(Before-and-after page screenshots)
== == ==
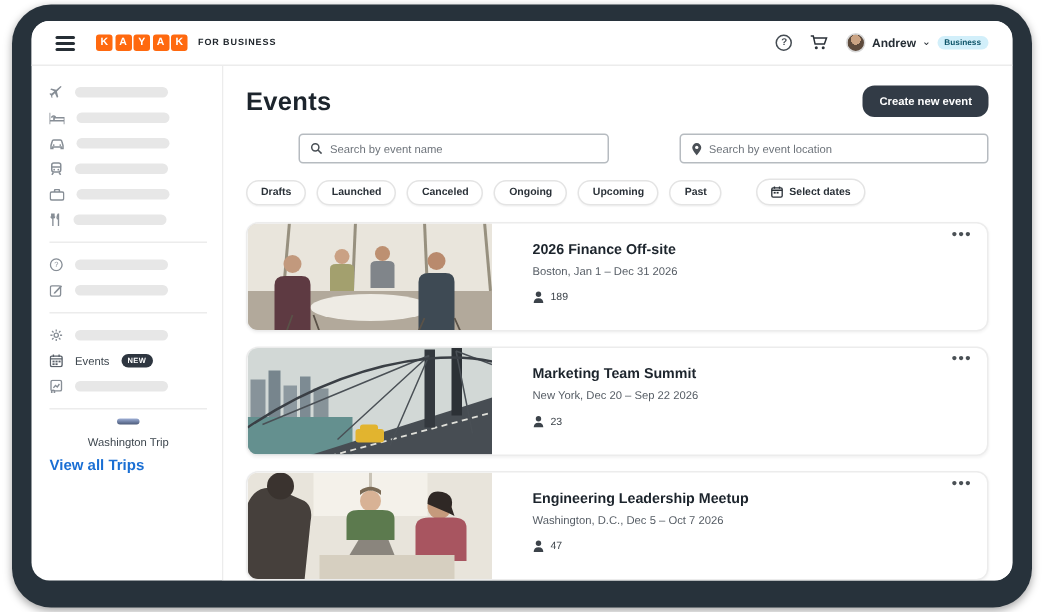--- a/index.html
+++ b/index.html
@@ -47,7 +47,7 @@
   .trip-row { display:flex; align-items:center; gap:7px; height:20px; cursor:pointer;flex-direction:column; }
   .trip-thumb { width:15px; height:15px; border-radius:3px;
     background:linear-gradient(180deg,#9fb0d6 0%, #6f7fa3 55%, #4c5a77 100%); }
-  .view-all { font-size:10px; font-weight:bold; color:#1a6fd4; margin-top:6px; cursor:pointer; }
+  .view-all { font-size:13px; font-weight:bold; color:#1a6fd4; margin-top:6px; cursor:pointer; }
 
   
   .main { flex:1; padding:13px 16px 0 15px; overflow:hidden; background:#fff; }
== == ==
Using the records above, output an exact copy without any pictures.

--- a/index.html
+++ b/index.html
@@ -47,7 +47,7 @@
   .trip-row { display:flex; align-items:center; gap:7px; height:20px; cursor:pointer;flex-direction:column; }
   .trip-thumb { width:15px; height:15px; border-radius:3px;
     background:linear-gradient(180deg,#9fb0d6 0%, #6f7fa3 55%, #4c5a77 100%); }
-  .view-all { font-size:10px; font-weight:bold; color:#1a6fd4; margin-top:6px; cursor:pointer; }
+  .view-all { font-size:13px; font-weight:bold; color:#1a6fd4; margin-top:6px; cursor:pointer; }
 
   
   .main { flex:1; padding:13px 16px 0 15px; overflow:hidden; background:#fff; }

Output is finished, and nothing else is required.